**Dataset entries**
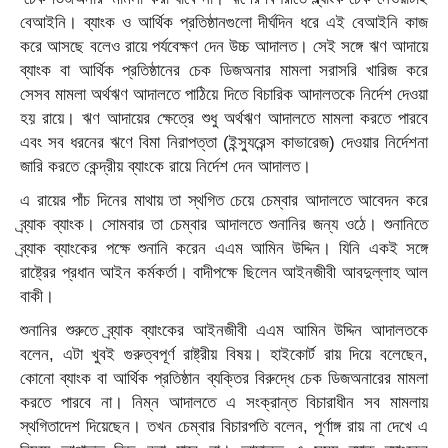
বেআইনি। ব্যাংক ও আর্থিক প্রতিষ্ঠানগুলো দীর্ঘদিন ধরে এই বেআইনি কাজ
করে আসছে বলেও রায়ে পর্যবেক্ষণ দেন উচ্চ আদালত। সেই সঙ্গে ঋণ আদায়ে
ব্যাংক বা আর্থিক প্রতিষ্ঠানের চেক ডিজঅনার মামলা সরাসরি খারিজ করে
সেসব মামলা অর্থঋণ আদালতে পাঠিয়ে দিতে বিচারিক আদালতকে নির্দেশ দেওয়া
হয় রায়ে। ঋণ আদায়ের ক্ষেত্রে শুধু অর্থঋণ আদালতে মামলা করতে পারবে
এবং সব ধরনের ঋণে বিমা নিরাপত্তা (ইন্স্যুরেন্স কাভারেজ) দেওয়ার নির্দেশনা
জারি করতে কেন্দ্রীয় ব্যাংকে রায়ে নির্দেশ দেন আদালত।
এ রায়ের পাঁচ দিনের মাথায় তা স্থগিত চেয়ে চেম্বার আদালতে আবেদন করে
ব্র্যাক ব্যাংক। সোমবার তা চেম্বার আদালতে শুনানির জন্য ওঠে। শুনানিতে
ব্র্যাক ব্যাংকের পক্ষে শুনানি করেন এএম আমিন উদ্দিন। যিনি একই সঙ্গে
রাষ্ট্রের প্রধান আইন কর্মকর্তা। বাদীপক্ষে ছিলেন আইনজীবী আবদুল্লাহ আল
বাকী।
শুনানির শুরুতে ব্র্যাক ব্যাংকের আইনজীবী এএম আমিন উদ্দিন আদালতকে
বলেন, এটা খুবই গুরুত্বপূর্ণ রাষ্ট্রীয় বিষয়। হাইকোর্ট রায় দিয়ে বলেছেন,
কোনো ব্যাংক বা আর্থিক প্রতিষ্ঠান ব্যক্তির বিরুদ্ধে চেক ডিজঅনারের মামলা
করতে পারবে না। নিম্ন আদালতে এ সংক্রান্ত বিচারাধীন সব মামলায়
স্থগিতাদেশ দিয়েছেন। তখন চেম্বার বিচারপতি বলেন, পূর্ণাঙ্গ রায় না দেখে এ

**Work to be completed**
Skip the pictures and quote each line of the entries above, from the first through the line with "এ রায়ের পাঁচ", exactly as it appears.

**Output for this exercise**
বেআইনি। ব্যাংক ও আর্থিক প্রতিষ্ঠানগুলো দীর্ঘদিন ধরে এই বেআইনি কাজ
করে আসছে বলেও রায়ে পর্যবেক্ষণ দেন উচ্চ আদালত। সেই সঙ্গে ঋণ আদায়ে
ব্যাংক বা আর্থিক প্রতিষ্ঠানের চেক ডিজঅনার মামলা সরাসরি খারিজ করে
সেসব মামলা অর্থঋণ আদালতে পাঠিয়ে দিতে বিচারিক আদালতকে নির্দেশ দেওয়া
হয় রায়ে। ঋণ আদায়ের ক্ষেত্রে শুধু অর্থঋণ আদালতে মামলা করতে পারবে
এবং সব ধরনের ঋণে বিমা নিরাপত্তা (ইন্স্যুরেন্স কাভারেজ) দেওয়ার নির্দেশনা
জারি করতে কেন্দ্রীয় ব্যাংকে রায়ে নির্দেশ দেন আদালত।
এ রায়ের পাঁচ দিনের মাথায় তা স্থগিত চেয়ে চেম্বার আদালতে আবেদন করে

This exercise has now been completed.